▸ Text block
*** Begin section ***

Cell cycle analysis and detection of apoptosis. For cell cycle analysis and detection of apoptosis, cells were transfected with siRNA as described above, but were cultured in 100 mm petri dishes and harvested 72 h after siRNA transfection. To analyze the percentage of cells in each cell cycle phase, cells were washed with cold PBS and then fixed for 24 h with 70% cold ethanol. Cells were washed again and incubated for 30 min at room temperature in the dark in propidium iodide (PI) solution containing RNase A (BD Biosciences, San Diego, CA, USA). For the detection of apoptosis, cells were washed with cold PBS and stained with both Annexin V and PI using an FITC Annexin V Apoptosis Detection Kit I (BD Biosciences), according to the manufacturer’s instructions. The cell death and cell cycle were analyzed using a FACS Canto II flow cytometer (BD Biosciences) and quantified using the FACSDiva software program.
RNA sequencing. The RNA sequencing method has been described in detail previously (17). The datasets generated and analyzed in this study are accessible at BioProject PRJNA594473 with a Sequence Read Archive (SRA) accession number SRP235450.
Western blot analysis. Equal amounts of total protein were fractionated by SDS-PAGE on a 10% gel and transferred to a PVDF membrane (Roche). The membrane was blocked with 5% milk/Tris-buffered saline plus Tween 20 (TBST) and incubated with primary antibodies against E2F5 (sc-271497), CDK2 (sc-6248) (both from Santa Cruz Biotechnology, Santa Cruz, CA, USA), and GAPDH (NB600-502, Novus Biological, Littlleton, CO, USA). Anti-mouse HPR (115-035-062, Jackson ImmunoResearch Lab, West Grove, PA, USA) was used as the secondary antibody. Immunoreactive bands were visualized using a FUSION SOLO S (Vilber Lourmat, Marne La Vallee, France).
Wound-healing Assay. Huh1 and PLC/PRF/5 cells were seeded in 100 mm dishes (3×105 cells per dish). Seventy-two h after siRNA transfection, the transfectants were then seeded in 24-well plates (3×105 cells per well). On the next day, three longitudinal scratch wounds were made using a sterile 10 μl pipette tip and floating cell debris were removed by washing two times with PBS. The cells were cultured in medium supplemented with 1% penicillin/streptomycin solution and FBS. Images were acquired after 2-3 days.
Invasion assay. Invasion assays were performed using a 24-well Matrigel invasion chamber (#354480, Corning, Corning, NY, USA). Approximately 5×104 NC siRNA- or CALM2 siRNA-transfected Huh1 and PLC/PRF/5 cells suspended in 200 μl of medium were plated in the upper chamber. The lower compartment was filled with 600 μl of medium containing FBS as an attractant. After 24 h, the cells were fixed and stained with 0.5% crystal violet. Images were obtained at 100× magnification using a phase-contrast microscope.

*** End section ***

▸ Provided records
*** Begin section ***

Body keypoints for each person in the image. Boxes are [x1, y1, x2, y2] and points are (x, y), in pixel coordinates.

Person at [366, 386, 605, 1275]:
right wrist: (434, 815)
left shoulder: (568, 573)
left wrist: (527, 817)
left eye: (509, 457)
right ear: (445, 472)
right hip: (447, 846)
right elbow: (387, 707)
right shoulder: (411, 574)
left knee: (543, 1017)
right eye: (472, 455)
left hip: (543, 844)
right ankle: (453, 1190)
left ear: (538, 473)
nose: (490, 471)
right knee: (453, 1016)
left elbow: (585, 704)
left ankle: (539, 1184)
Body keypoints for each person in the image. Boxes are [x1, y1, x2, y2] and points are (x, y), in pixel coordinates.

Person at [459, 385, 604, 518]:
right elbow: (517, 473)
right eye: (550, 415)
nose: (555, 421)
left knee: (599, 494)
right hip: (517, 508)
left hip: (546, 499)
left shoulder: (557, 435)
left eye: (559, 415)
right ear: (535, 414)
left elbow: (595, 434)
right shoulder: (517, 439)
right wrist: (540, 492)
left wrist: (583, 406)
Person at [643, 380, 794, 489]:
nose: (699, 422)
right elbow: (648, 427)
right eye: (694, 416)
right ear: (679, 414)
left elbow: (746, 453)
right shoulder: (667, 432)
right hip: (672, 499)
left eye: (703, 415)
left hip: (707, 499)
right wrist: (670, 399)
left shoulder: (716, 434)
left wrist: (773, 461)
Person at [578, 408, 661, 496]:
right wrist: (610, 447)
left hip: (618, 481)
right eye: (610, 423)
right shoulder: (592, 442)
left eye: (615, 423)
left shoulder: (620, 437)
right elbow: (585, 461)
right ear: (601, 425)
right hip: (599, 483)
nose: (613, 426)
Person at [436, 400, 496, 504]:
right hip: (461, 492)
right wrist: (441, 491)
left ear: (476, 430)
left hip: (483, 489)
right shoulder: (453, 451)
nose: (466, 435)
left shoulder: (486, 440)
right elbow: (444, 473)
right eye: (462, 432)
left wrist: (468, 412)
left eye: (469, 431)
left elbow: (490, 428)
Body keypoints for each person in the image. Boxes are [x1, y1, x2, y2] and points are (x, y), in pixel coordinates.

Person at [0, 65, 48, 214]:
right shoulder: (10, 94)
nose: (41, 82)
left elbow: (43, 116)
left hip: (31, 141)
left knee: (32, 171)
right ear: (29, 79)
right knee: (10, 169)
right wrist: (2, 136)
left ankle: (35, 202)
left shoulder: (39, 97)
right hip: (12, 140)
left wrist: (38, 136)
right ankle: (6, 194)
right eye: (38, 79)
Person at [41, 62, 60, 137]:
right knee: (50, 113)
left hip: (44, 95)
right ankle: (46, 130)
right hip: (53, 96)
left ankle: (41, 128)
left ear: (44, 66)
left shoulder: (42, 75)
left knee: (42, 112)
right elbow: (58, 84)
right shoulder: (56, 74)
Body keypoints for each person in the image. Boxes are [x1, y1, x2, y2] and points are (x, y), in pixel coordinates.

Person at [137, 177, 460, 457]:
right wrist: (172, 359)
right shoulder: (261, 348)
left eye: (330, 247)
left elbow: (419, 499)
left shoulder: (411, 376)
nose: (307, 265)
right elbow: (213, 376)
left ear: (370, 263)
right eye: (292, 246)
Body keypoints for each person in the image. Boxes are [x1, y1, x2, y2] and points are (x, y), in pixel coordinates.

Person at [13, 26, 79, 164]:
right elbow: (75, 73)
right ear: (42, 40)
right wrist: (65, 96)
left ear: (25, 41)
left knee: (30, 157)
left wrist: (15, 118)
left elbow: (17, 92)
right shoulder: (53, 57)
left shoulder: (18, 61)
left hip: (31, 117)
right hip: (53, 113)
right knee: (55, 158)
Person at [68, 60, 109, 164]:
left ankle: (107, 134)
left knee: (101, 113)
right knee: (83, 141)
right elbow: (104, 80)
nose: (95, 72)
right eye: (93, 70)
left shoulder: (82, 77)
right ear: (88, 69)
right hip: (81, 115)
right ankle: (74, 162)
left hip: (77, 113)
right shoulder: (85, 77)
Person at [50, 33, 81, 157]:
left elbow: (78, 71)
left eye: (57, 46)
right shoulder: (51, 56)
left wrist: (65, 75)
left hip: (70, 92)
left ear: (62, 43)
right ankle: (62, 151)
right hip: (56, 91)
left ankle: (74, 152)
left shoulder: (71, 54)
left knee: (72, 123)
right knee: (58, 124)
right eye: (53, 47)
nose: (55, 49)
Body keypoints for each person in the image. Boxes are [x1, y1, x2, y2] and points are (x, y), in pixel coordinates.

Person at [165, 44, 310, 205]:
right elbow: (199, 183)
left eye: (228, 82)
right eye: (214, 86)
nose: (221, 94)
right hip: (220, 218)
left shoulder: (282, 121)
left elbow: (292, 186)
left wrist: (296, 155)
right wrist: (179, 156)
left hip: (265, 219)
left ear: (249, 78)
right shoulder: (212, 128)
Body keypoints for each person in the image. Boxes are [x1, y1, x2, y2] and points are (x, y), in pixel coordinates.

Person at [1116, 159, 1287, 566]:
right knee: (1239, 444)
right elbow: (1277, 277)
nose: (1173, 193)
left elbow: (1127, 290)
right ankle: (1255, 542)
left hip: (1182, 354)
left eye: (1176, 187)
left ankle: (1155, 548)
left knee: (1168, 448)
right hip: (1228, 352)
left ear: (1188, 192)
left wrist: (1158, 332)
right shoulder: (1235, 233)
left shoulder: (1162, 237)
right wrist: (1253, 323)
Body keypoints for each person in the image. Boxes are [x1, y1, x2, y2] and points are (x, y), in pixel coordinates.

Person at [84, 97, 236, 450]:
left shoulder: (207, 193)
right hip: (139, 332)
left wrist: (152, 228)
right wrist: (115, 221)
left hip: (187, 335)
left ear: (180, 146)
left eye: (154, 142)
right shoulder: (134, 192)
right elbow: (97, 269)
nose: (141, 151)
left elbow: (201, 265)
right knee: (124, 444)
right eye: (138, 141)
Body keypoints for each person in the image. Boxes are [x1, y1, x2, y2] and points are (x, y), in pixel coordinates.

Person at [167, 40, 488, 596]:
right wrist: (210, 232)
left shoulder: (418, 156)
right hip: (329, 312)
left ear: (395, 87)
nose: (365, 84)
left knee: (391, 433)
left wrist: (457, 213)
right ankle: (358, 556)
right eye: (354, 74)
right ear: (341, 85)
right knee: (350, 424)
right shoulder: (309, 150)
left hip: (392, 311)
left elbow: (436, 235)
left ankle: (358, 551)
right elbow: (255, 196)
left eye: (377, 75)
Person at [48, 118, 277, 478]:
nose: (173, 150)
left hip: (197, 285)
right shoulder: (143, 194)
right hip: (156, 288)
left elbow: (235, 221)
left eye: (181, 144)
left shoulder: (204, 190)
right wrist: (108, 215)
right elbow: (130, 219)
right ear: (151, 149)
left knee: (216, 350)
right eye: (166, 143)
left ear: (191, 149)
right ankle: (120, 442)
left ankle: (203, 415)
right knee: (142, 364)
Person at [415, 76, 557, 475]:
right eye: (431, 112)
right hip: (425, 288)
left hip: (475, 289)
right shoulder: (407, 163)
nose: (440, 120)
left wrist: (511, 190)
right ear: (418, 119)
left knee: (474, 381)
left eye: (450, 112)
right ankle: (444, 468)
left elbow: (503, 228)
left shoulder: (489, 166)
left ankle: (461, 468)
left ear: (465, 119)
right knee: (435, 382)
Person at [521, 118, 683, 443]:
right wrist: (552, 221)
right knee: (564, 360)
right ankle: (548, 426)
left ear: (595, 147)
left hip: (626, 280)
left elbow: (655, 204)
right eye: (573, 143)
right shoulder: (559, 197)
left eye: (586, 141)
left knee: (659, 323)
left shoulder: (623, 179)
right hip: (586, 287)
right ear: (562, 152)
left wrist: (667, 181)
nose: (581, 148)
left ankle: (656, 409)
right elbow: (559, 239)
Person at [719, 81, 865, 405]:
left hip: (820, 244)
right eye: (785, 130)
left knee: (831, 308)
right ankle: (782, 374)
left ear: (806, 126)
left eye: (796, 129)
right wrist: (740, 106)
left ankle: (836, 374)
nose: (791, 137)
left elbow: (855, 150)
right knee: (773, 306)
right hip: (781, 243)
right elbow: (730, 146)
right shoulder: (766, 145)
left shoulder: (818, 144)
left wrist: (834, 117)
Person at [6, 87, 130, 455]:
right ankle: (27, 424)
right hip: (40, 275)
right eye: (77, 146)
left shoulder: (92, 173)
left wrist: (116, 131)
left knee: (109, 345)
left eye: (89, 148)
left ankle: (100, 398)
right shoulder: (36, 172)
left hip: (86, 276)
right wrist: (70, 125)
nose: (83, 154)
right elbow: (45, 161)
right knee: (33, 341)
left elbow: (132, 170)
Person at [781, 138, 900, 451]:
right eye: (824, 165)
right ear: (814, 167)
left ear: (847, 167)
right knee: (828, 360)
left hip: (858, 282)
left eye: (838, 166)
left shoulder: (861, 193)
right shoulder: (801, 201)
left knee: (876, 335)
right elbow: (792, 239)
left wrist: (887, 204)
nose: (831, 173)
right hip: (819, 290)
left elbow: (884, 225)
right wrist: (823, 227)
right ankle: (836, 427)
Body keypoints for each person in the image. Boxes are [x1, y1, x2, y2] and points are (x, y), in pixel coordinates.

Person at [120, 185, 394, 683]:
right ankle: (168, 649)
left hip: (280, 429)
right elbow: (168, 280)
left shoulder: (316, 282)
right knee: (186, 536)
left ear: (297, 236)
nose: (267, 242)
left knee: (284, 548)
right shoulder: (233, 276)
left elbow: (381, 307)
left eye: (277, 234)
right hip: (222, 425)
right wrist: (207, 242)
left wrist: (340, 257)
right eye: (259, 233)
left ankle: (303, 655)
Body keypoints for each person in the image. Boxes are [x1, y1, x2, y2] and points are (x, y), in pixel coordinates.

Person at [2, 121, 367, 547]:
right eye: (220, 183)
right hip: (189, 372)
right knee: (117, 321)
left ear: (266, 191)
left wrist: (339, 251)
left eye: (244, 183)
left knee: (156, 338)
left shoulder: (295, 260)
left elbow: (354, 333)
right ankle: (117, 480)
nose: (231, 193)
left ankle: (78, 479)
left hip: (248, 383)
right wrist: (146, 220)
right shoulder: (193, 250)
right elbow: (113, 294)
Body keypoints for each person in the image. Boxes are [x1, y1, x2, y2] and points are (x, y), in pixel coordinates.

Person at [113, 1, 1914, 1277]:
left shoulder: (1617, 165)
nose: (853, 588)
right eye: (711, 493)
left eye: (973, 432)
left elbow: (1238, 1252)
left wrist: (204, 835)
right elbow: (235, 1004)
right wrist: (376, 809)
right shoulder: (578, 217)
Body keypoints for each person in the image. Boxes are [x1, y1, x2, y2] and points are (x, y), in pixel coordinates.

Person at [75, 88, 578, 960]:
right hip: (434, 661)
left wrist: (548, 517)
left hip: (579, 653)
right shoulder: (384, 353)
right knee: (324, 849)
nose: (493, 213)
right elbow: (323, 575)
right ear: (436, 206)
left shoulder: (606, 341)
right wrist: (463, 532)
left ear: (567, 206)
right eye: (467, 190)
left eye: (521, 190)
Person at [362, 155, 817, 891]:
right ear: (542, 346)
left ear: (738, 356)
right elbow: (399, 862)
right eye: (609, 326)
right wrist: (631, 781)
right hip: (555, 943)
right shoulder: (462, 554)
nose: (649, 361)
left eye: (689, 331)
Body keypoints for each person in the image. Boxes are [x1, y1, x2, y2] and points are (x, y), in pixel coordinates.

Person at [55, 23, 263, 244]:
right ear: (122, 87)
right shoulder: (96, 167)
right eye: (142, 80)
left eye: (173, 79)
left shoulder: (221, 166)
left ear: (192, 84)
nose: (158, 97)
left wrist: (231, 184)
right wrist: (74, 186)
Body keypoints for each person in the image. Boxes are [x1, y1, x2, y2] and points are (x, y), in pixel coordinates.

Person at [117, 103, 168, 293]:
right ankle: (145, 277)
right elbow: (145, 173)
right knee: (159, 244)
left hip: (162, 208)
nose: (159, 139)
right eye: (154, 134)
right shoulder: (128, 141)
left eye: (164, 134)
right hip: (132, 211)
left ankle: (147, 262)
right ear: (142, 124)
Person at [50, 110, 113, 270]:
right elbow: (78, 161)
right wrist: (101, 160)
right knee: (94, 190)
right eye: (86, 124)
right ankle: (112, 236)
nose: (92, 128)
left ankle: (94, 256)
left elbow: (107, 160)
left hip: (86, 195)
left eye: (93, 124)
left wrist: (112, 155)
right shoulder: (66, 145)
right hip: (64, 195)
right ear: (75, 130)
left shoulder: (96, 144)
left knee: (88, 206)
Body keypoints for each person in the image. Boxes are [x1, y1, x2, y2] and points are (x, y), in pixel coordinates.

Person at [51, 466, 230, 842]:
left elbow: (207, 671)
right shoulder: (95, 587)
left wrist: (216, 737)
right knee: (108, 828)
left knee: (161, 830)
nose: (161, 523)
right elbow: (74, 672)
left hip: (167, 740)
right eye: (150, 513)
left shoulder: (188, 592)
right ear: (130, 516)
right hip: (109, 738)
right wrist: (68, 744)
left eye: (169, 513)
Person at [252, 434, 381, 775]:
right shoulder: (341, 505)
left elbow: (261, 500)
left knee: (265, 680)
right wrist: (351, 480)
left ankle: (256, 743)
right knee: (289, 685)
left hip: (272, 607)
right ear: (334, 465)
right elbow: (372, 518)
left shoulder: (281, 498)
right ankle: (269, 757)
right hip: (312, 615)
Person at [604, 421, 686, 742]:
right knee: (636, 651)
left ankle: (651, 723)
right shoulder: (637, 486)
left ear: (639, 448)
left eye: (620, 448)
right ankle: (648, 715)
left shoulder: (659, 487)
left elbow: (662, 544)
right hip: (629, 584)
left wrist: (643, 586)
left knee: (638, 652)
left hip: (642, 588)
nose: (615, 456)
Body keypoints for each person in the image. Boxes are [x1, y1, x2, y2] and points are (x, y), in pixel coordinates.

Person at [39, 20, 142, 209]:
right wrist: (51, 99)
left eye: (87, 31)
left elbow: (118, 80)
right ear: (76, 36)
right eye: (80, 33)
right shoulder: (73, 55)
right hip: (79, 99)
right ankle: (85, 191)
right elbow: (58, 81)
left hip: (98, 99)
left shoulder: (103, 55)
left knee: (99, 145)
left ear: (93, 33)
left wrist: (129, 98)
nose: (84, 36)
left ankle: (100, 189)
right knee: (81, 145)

*** End section ***

▸ Directions
Copy the stretch of the methods section from "RNA sequencing. The" through "accession number SRP235450.". The records have no connection to the methods section.

▸ Solution to the exercise
RNA sequencing. The RNA sequencing method has been described in detail previously (17). The datasets generated and analyzed in this study are accessible at BioProject PRJNA594473 with a Sequence Read Archive (SRA) accession number SRP235450.